Out of the Hadoop box: SQL everywhere and AtScale

Out of the Hadoop box: SQL everywhere and AtScale

AtScale has made a name for itself by providing an access layer on top of Hadoop that enables it to be used directly as a data warehouse. AtScale is now announcing support for Teradata DW and Google Dataproc and BigQuery, offering what it calls a Unified Analytics Platform. Why this move now, how does it work and what does it mean?

You may not realize it, but Hadoop has already been around for 10 years. Even now, with most organizations having in one way or another adopted it, not everything about it is obvious and clear. But when it first came out from Yahoo in 2006, Dave Mariani, AtScale’s co-founder and CEO, was one of the first to use it and realize its potential.

He was at the right place at the right time: Mariani was doing analytics in Yahoo, delivering data to drive business insights and advertising on the company’s assets. DW and cubes were pretty much the only game in town for analytics then, and a big game too. Mariani, a data cube veteran with numerous implementations under his belt, mentioned that “a single one of these cubes at Yahoo could drive revenue in the area of 50 million dollars”.

Mariani, like most industry experts today, realized that Hadoop could revolutionize the data industry due to its properties: a shared-nothing architecture that meant it can scale-out in a seamless, cost-effective way, a framework on which ETL and processing jobs can run, and late binding / schema on read.

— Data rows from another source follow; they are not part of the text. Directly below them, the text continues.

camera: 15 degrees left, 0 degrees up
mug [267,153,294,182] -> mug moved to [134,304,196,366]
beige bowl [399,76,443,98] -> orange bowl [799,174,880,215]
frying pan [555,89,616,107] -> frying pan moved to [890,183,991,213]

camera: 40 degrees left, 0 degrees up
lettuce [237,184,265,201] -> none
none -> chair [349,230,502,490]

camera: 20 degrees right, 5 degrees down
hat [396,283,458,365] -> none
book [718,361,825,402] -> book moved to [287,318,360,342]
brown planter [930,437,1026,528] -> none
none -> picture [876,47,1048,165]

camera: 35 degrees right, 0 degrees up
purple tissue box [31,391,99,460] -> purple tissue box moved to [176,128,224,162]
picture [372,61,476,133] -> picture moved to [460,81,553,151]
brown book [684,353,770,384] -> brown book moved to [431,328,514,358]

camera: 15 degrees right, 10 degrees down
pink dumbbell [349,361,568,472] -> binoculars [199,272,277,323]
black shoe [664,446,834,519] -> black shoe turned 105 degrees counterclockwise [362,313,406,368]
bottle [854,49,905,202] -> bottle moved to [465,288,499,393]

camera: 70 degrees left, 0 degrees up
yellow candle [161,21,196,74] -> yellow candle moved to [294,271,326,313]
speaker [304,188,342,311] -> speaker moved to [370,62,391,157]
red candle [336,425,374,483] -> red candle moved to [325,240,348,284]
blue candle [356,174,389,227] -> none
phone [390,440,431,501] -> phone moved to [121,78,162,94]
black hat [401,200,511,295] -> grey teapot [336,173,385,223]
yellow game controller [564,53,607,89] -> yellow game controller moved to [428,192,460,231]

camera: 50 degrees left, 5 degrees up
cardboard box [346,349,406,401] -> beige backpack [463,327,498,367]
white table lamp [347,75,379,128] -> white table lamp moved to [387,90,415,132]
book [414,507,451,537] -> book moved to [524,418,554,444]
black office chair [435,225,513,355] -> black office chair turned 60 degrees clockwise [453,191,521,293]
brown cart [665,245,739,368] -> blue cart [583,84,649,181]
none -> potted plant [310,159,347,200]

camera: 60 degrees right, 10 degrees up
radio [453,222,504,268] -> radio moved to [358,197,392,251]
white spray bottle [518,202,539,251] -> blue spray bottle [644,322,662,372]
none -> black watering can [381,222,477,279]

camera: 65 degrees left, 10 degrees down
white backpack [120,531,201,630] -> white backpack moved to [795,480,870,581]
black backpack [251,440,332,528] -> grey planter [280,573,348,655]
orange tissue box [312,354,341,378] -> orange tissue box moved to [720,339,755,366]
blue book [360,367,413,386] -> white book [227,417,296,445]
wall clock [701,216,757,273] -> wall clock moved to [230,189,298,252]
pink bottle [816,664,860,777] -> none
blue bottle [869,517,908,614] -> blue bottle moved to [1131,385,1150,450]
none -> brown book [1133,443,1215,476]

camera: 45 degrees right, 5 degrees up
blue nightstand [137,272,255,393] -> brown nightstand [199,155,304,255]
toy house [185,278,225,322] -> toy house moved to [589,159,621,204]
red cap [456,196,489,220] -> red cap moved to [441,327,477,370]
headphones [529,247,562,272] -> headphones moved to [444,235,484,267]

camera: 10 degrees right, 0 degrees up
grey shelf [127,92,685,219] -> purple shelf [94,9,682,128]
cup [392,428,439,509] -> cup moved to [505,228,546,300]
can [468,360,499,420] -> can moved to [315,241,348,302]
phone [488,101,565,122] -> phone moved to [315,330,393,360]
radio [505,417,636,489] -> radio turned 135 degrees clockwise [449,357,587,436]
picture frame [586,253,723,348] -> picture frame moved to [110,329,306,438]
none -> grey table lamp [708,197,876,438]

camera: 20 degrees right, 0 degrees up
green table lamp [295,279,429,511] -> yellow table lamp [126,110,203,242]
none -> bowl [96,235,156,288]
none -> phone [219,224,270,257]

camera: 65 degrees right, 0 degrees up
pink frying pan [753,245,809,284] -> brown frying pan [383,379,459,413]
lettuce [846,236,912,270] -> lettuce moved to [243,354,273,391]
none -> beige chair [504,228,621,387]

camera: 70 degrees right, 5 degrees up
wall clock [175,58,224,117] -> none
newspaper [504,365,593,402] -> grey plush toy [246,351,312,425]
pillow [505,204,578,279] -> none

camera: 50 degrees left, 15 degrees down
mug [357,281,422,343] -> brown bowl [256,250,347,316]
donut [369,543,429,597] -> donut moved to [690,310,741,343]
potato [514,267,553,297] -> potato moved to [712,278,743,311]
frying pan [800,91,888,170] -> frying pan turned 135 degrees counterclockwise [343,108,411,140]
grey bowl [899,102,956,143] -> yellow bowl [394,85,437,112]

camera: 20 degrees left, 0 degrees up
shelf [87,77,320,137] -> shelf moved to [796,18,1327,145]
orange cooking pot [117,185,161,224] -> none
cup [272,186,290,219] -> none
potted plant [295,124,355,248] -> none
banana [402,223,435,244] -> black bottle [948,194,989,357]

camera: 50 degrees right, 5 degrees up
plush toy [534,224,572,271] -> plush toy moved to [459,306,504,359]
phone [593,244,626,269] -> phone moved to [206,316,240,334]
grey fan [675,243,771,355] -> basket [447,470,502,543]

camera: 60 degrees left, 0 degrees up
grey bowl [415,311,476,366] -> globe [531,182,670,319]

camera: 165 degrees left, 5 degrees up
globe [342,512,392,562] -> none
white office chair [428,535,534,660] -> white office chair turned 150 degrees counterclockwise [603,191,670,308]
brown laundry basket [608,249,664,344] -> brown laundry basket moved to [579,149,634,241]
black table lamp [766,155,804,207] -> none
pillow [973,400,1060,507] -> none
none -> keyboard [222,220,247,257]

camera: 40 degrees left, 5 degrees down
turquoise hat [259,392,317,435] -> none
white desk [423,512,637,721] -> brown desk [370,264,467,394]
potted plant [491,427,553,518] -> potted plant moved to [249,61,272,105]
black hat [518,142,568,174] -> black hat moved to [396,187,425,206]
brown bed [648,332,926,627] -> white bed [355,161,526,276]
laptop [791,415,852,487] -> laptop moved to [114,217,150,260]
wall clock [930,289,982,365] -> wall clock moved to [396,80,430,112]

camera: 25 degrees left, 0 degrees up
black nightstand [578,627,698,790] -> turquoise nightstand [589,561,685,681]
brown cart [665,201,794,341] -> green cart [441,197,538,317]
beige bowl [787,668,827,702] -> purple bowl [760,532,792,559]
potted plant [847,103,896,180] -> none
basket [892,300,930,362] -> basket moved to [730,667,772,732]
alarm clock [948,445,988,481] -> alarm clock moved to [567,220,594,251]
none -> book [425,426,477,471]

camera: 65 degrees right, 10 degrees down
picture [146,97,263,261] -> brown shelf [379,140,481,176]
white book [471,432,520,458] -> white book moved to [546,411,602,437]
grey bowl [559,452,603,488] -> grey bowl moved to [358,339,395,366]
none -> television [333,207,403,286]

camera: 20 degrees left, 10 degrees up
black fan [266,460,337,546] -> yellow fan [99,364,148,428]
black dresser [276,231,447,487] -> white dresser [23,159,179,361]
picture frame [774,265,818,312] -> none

He realized that earlier than most, or at least he acted upon it earlier.

In Yahoo, as well as in Klout which Mariani joined after Yahoo, Hadoop was heavily used, but the BI landscape was what it had always been: fragmented, using a plethora of tools ranging from Excel to MicroStrategy. At that time, the only way for those tools to be able to use the data stored in Hadoop was to take data out of Hadoop and store it in a DW. Then SQL-on-Hadoop came along, Cloudera set out to release Impala, Mariani was recruited, and the rest is history.